Pages

Pages

Jumat, 23 Oktober 2015

Victor Yeimo: Freeport Harus Ditutup, Tidak Ada Kontrak Karya Baru!

Victor F. Yeimo, Ketua Umum Komite Nasional Papua Barat (Foto: Ist).
JAYAPURA, SUARAPAPUA.com --- Ketua Komite Nasional Papua Barat (KNPB), Victor F. Yeimo, menegaskan, KNPB bersama massa rakyat West Papua akan menutup operasi pertambangan PT. Freeport Indonesia di Timika, Papua.

“Bagi KNPB tidak ada yang namanya kontrak karya baru lagi, kami akan mengkoordinir rakyat West Papua untuk turun jalan menutup operasi pertambangan PT. Freeport Indonesia,” tegas Yeimo, kepada suarapapua.com, Kamis (22/10/2015).

Yeimo mendesak pemerintah Indonesia bersama Amerika Serikat untuk menghentikan konspirasi ekonomi politik untuk melakukan penjajahan terhadap rakyat West Papua.

“Kapitalisme global dan kolonialisme adalah musuh utama rakyat West Papua, karena itu kami akan terus melakukan perlawanan, terutama menghentikan aktivitas pertambangan Freeport Indonesia.”

“Dalam waktu dekat KNPB akan mengkoordinir massa rakyat untuk turun jalan meminta hentikan kontrak karya baru bagi PT. Freeport Indonesia, termasuk menutup perusahaan tambang raksasa ini,” tegas Yeimo.

Sebelumnya, Menteri Koordinator Bidang Maritim dan Sumber Daya, Rizal Ramli memaparkan berbagai pelanggaran yang dilakukan PT Freeport Indonesia sejak menambang di Papua.

Dia menyebut, Freeport telah mengingkari pemerintah, mulai dari aspek royalti sampai kerusakan lingkungan.

Pertama, ihwal pembayaran terhadap hasil penjualan hasil tambang Freeport kepada pemerintah atau biasa disebut royalty, Rizal menegaskan bahwa seharusnya persentase royalti itu lebih dari 5 Persen.

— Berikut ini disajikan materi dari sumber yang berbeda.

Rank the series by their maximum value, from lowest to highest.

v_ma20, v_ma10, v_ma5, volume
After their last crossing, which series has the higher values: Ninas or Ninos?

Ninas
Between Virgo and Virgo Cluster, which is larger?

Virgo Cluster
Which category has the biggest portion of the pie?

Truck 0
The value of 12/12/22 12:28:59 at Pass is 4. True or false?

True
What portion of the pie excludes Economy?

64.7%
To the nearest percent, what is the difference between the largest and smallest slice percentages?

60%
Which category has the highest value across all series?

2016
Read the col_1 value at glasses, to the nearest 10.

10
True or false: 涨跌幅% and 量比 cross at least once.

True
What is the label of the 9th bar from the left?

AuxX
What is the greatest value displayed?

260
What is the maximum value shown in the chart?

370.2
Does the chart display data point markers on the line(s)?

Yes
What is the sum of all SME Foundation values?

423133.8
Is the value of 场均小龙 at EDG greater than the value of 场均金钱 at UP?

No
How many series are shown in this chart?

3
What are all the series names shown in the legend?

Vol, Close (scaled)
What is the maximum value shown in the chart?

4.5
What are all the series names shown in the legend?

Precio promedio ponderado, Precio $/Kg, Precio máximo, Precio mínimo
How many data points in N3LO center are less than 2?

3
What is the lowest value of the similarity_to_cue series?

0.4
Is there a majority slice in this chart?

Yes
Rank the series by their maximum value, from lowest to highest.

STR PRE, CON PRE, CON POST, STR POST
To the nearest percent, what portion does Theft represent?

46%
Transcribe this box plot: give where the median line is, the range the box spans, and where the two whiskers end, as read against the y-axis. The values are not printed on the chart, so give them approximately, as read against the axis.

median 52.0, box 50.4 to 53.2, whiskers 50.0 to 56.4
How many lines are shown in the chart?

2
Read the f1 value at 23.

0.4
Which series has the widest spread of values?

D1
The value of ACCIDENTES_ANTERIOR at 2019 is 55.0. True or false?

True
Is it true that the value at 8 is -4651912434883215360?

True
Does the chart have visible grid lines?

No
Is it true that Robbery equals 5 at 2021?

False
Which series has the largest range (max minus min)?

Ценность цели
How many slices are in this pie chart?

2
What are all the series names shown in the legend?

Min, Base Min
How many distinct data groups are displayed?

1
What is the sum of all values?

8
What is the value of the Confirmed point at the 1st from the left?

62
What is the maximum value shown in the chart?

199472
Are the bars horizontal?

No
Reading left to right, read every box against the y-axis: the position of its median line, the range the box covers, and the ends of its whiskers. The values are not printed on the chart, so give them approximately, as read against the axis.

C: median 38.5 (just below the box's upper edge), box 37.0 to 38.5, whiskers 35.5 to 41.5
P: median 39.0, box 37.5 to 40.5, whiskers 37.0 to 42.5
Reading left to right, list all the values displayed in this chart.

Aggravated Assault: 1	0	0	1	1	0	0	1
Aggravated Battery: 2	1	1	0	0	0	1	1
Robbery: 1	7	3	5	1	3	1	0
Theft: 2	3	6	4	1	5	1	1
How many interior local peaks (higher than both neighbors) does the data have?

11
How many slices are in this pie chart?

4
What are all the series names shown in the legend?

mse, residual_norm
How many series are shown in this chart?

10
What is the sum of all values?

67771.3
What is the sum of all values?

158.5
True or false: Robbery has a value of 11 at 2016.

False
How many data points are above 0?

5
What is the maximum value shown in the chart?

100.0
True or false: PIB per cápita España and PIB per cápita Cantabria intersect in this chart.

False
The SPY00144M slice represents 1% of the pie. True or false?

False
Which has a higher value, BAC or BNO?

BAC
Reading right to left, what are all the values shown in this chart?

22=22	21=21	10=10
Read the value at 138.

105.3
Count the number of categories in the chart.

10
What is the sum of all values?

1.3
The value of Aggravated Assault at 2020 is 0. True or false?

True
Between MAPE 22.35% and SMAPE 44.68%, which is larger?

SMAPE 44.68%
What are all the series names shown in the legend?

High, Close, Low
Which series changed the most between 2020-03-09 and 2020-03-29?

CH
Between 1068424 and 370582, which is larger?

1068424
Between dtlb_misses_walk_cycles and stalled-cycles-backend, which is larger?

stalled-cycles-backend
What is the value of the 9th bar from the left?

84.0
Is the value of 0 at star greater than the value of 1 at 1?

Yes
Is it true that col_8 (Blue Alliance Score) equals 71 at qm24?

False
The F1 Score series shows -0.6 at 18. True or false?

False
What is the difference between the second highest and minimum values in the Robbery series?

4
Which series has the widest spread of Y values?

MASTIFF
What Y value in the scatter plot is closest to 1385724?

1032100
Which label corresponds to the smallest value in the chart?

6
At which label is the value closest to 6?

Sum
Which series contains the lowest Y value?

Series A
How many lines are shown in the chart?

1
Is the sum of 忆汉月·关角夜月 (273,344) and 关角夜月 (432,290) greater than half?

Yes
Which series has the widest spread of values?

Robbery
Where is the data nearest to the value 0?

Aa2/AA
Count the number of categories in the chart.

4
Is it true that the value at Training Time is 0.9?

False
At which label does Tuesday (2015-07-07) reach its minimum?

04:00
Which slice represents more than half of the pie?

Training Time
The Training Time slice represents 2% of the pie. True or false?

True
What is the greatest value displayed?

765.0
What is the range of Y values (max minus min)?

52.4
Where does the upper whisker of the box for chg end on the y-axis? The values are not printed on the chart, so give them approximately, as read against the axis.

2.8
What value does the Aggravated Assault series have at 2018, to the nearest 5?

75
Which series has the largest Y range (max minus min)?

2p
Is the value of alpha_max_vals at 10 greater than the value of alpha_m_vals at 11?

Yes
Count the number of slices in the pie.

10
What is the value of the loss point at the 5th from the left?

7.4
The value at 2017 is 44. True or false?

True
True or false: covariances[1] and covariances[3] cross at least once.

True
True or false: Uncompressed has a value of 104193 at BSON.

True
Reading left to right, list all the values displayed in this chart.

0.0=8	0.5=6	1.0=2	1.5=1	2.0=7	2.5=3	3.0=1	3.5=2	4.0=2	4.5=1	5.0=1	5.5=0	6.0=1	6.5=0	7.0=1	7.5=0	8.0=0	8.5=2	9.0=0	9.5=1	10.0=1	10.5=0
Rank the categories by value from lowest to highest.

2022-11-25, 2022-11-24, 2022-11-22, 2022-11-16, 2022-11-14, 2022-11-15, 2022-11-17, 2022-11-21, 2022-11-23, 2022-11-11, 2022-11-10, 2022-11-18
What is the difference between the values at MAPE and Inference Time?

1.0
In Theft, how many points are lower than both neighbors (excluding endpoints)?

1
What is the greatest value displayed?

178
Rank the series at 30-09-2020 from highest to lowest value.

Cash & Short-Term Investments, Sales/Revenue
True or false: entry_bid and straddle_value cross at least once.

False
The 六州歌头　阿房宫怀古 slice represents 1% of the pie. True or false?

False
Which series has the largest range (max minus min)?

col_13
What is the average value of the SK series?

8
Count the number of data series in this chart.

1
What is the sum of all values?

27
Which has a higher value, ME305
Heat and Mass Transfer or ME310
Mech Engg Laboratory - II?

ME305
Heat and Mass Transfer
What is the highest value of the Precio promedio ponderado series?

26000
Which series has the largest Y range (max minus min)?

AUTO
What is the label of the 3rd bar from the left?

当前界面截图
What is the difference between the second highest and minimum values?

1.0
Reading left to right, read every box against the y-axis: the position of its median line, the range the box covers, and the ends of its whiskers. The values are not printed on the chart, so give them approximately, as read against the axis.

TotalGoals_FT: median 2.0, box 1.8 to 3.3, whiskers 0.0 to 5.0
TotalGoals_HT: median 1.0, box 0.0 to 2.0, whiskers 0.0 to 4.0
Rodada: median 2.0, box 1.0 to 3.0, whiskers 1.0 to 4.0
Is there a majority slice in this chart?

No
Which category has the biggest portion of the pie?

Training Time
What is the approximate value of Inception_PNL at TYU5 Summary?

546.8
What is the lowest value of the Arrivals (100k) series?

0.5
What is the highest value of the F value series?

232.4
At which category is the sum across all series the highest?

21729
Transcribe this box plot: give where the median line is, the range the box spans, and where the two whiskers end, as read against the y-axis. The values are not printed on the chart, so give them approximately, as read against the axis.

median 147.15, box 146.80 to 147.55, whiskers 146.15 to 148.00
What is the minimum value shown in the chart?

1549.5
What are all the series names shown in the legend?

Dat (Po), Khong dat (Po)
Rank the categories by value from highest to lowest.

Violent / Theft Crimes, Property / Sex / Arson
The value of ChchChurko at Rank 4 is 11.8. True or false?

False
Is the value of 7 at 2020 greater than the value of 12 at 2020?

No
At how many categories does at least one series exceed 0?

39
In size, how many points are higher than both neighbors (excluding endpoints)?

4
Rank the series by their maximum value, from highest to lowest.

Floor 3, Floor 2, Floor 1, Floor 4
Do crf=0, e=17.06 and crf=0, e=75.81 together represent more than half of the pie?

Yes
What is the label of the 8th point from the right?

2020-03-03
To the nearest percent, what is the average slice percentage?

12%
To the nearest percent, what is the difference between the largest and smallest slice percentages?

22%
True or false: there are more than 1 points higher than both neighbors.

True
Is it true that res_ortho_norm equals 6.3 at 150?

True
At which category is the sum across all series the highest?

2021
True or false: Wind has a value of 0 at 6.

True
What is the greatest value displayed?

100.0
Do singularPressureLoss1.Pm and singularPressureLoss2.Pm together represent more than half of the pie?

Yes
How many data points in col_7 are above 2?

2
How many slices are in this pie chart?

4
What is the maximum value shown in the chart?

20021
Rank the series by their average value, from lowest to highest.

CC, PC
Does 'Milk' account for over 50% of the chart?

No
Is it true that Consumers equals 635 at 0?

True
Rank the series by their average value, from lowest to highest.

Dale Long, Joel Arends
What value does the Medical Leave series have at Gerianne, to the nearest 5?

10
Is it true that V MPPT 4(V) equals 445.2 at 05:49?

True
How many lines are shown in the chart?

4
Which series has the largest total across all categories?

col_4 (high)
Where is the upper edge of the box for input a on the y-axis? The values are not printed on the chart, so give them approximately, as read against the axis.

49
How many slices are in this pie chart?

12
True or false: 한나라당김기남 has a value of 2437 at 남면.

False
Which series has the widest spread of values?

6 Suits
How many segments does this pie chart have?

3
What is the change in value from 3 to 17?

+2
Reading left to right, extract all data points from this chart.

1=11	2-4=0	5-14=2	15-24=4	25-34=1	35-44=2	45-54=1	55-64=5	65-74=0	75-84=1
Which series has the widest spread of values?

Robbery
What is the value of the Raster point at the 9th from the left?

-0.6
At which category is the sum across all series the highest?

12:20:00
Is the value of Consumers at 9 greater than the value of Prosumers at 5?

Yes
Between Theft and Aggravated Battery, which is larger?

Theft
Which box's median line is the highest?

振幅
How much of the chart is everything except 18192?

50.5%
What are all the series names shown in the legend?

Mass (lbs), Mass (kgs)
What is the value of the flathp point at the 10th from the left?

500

“Selama dari 1967-2014, (Freeport) hanya membayar royalti 1 persen, padahal negara lain bayar kewajiban 6-7 persen royaltinya. Memang sebelum pemerintahan SBY berakhir mereka setuju menaikkan 3,5 persen royalti, tapi itu belum cukup. Menurut kami, Freeport harus bayar 6-7 persen royalti,” papar Rizal, di gedung KPK, Jakarta, Senin (12/10/2015), seperti dilansir actual.com.

Rizal menduga ada perbuatan melanggar hukum yang dilakukan pihak pemerintah, hingga berpuluh-puluh tahun royalti yang diberikan Freeport hanya sebesar 1 persen.

“Kenapa bisa segitu lamanya? dari 67-2014, hanya bayar 1 persen? Mohon maaf, terjadi KKN pada saat perpanjangan kontrak tahun 80an. Kami tidak mau ini terulang lagi,” sesal Rizal.

Kedua, sambung dia, Freeport juga dianggap tidak bertanggung jawab terhadap kerusakan lingkungan di tempatnya menambang, khususnya di sungai Amungme. Padahal seharusnya, limbah yang sangat berbahaya itu menjadi tanggung jawab mereka.

“Yang kedua, limbah beracun yang membahayakan rakyat di sekitar sungai Amungme di Papua itu tidak diproses. Freeport terlalu ‘greedy’, terlalu untung besar besaran. Padahal ada tambang lain di Sulawesi yang memproses limbahnya sehingga tidak membahayakan lingungan,” jelasnya.

Selanjutnya, Rizal juga menyebut Freeport telah melanggar kontrak dengan pemerintah sehubungan dengan divestasi. Dalam kontraknya, Freeport diharuskan menjual sebagian sahamnya kepada pemilik sumber daya alam, dalam hal ini pemerintah Indonesia.

“Yang ketiga, Freeport selalu mencla-mencle soal divestasi. Padahal ada kewajiban pemegang kontrak karya harus punya program divestasi. Artinya, menjual sahamnya kepada pemerintah Indonesia atau anak perusahaan di Indonesia,” pungkasnya.